(Excerpts from a dataset)
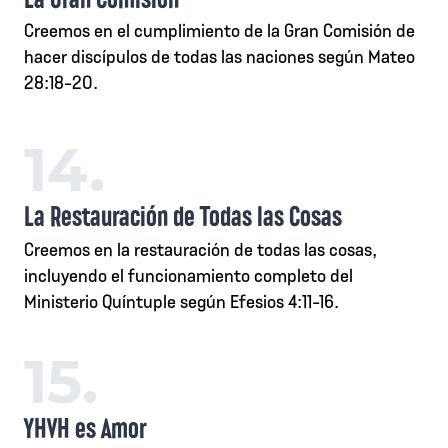
Creemos en el cumplimiento de la Gran Comisión de
hacer discípulos de todas las naciones según Mateo
28:18-20.
14.
La Restauración de Todas las Cosas
Creemos en la restauración de todas las cosas,
incluyendo el funcionamiento completo del
Ministerio Quíntuple según Efesios 4:11-16.
15.
YHVH es Amor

## [Work task]
Scan the data above and copy each line containing the word "según".

## [Finished task]
hacer discípulos de todas las naciones según Mateo
Ministerio Quíntuple según Efesios 4:11-16.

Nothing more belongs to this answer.